Rhomboids are also one of the primary movers that get active this way. Shoulder and scapula complexes that are stronger and more resilient will be the end consequence of this process.

One might easily argue that dumbbells are the superior training tool for the chest. This does not imply that barbells, machines, or bodyweight exercises do not have their place in chest workouts; they most certainly do. However, we are saying that we are not arguing that they do not have their place.

Picking Up Dumbbells Safely

In addition to discussing the repercussions of excessive training injuries, it is vital to recognize safety issues, particularly when lifting large dumbbells by yourself. When working your chest with heavy dumbbells, you should feel completely at ease moving them into the beginning position and placing them back down on your own.
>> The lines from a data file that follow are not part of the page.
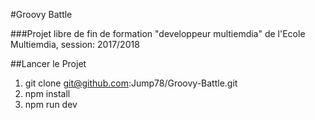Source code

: #Groovy Battle

###Projet libre de fin de formation "developpeur multiemdia" de l'Ecole Multiemdia, session: 2017/2018

##Lancer le Projet

1) git clone git@github.com:Jump78/Groovy-Battle.git
2) npm install
3) npm run dev
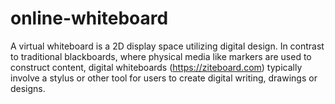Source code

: # online-whiteboard
A virtual whiteboard is a 2D display space utilizing digital design. In contrast to traditional blackboards, where physical media like markers are used to construct content, digital whiteboards (https://ziteboard.com) typically involve a stylus or other tool for users to create digital writing, drawings or designs.
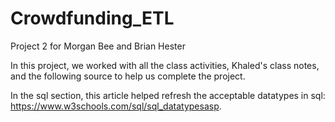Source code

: # Crowdfunding_ETL
Project 2 for Morgan Bee and Brian Hester

In this project, we worked with all the class activities, Khaled's class notes, and the following source to help us complete the project. 

In the sql section, this article helped refresh the acceptable datatypes in sql: https://www.w3schools.com/sql/sql_datatypesasp. 


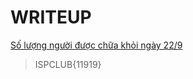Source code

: # WRITEUP

[Số lượng người được chữa khỏi ngày 22/9](https://moh.gov.vn/tin-lien-quan/-/asset_publisher/vjYyM7O9aWnX/content/ngay-22-9-co-11-527-ca-mac-covid-19-rieng-tp-hcm-va-binh-duong-a-ghi-nhan-hon-9-600-ca)

> ISPCLUB{11919}

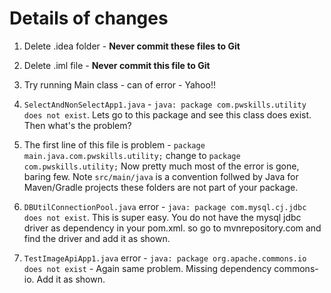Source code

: # Details of changes


1. Delete .idea folder - **Never commit these files to Git**
2. Delete .iml file - **Never commit this file to Git**

3. Try running Main class - can of error - Yahoo!!
4. `SelectAndNonSelectApp1.java` - `java: package com.pwskills.utility does not exist`. Lets go to this package and see this class does exist. Then what's the problem?
5. The first line of this file is problem - `package main.java.com.pwskills.utility;` change to `package com.pwskills.utility;` Now pretty much most of the error is gone, baring few. Note `src/main/java` is a convention follwed by Java for Maven/Gradle projects these folders are not part of your package. 


6. `DBUtilConnectionPool.java` error - `java: package com.mysql.cj.jdbc does not exist`. This is super easy. You do not have the mysql jdbc driver as dependency in your pom.xml. so go to mvnrepository.com and find the driver and add it as shown. 
7. `TestImageApiApp1.java` error - `java: package org.apache.commons.io does not exist` - Again same problem. Missing dependency commons-io. Add it as shown. 


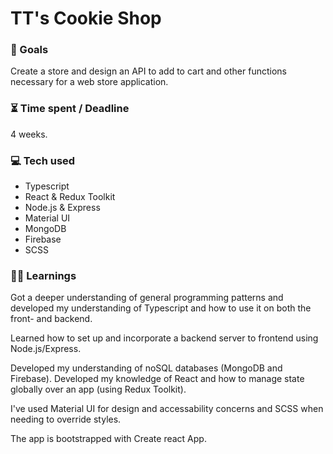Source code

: # TT's Cookie Shop

### 🎯 Goals

Create a store and design an API to add to cart and other functions necessary for a web store application.

### ⏳ Time spent / Deadline

4 weeks.

### 💻 Tech used

* Typescript
* React & Redux Toolkit
* Node.js & Express
* Material UI
* MongoDB
* Firebase
* SCSS

### 👨‍🎓 Learnings

Got a deeper understanding of general programming patterns and developed my understanding of Typescript and how to use it on both the front- and backend.

Learned how to set up and incorporate a backend server to frontend using Node.js/Express.

Developed my understanding of noSQL databases (MongoDB and Firebase). Developed my knowledge of React and how to manage state globally over an app (using Redux Toolkit).

I've used Material UI for design and accessability concerns and SCSS when needing to override styles. 

The app is bootstrapped with Create react App. 
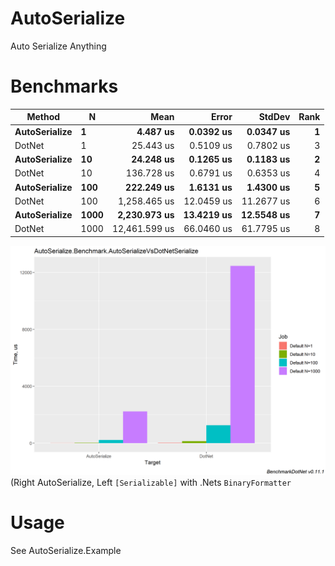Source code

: # AutoSerialize
Auto Serialize Anything

# Benchmarks
|        Method |    N |          Mean |      Error |     StdDev | Rank |
|-------------- |----- |--------------:|-----------:|-----------:|-----:|
| **AutoSerialize** |    **1** |      **4.487 us** |  **0.0392 us** |  **0.0347 us** |    **1** |
|        DotNet |    1 |     25.443 us |  0.5109 us |  0.7802 us |    3 |
| **AutoSerialize** |   **10** |     **24.248 us** |  **0.1265 us** |  **0.1183 us** |    **2** |
|        DotNet |   10 |    136.728 us |  0.6791 us |  0.6353 us |    4 |
| **AutoSerialize** |  **100** |    **222.249 us** |  **1.6131 us** |  **1.4300 us** |    **5** |
|        DotNet |  100 |  1,258.465 us | 12.0459 us | 11.2677 us |    6 |
| **AutoSerialize** | **1000** |  **2,230.973 us** | **13.4219 us** | **12.5548 us** |    **7** |
|        DotNet | 1000 | 12,461.599 us | 66.0460 us | 61.7795 us |    8 |


![Benchmark](https://github.com/HurricanKai/AutoSerialize/blob/master/AutoSerialize.Benchmark.AutoSerializeVsDotNetSerialize-barplot.png)
(Right AutoSerialize, Left `[Serializable]` with .Nets `BinaryFormatter`

# Usage
See AutoSerialize.Example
Lifting large dumbbells safely and effectively for chest exercises is possible if you have the right technique. You won’t put yourself at risk of getting hurt in the process. How exactly would you go about lifting these dumbbells?

  • While seated on a bench, grab a certain pair of dumbbells in the desired weight range. Put the dumbbells on your thighs so that you may work out. Check that your hold is solid and that your hands face each other.
  • As you lie back on the bench, push up your thighs to lift the dumbbells.
  • Place the dumbbells on your chest while maintaining a straight arm position and placing your feet firmly on the ground.
  • Your upper back, buttocks, and chest should be in contact with the bench. You should push the chest up (focus), pull the shoulders back (retract), and you should retract the shoulders.
  • When you complete all your sets, put the dumbbells down and go back through the previous stages in reverse order.
Young man working out chest with dumbbells


Whenever you do your chest exercises at home, target your chest muscles anywhere from once to three times per week, depending on your needs. You can do the back and chest workout with dumbbells in this article. In that case, we guarantee that you will develop an attractive and powerful chest, regardless of whether your chest genetics are favorable or unfavorable.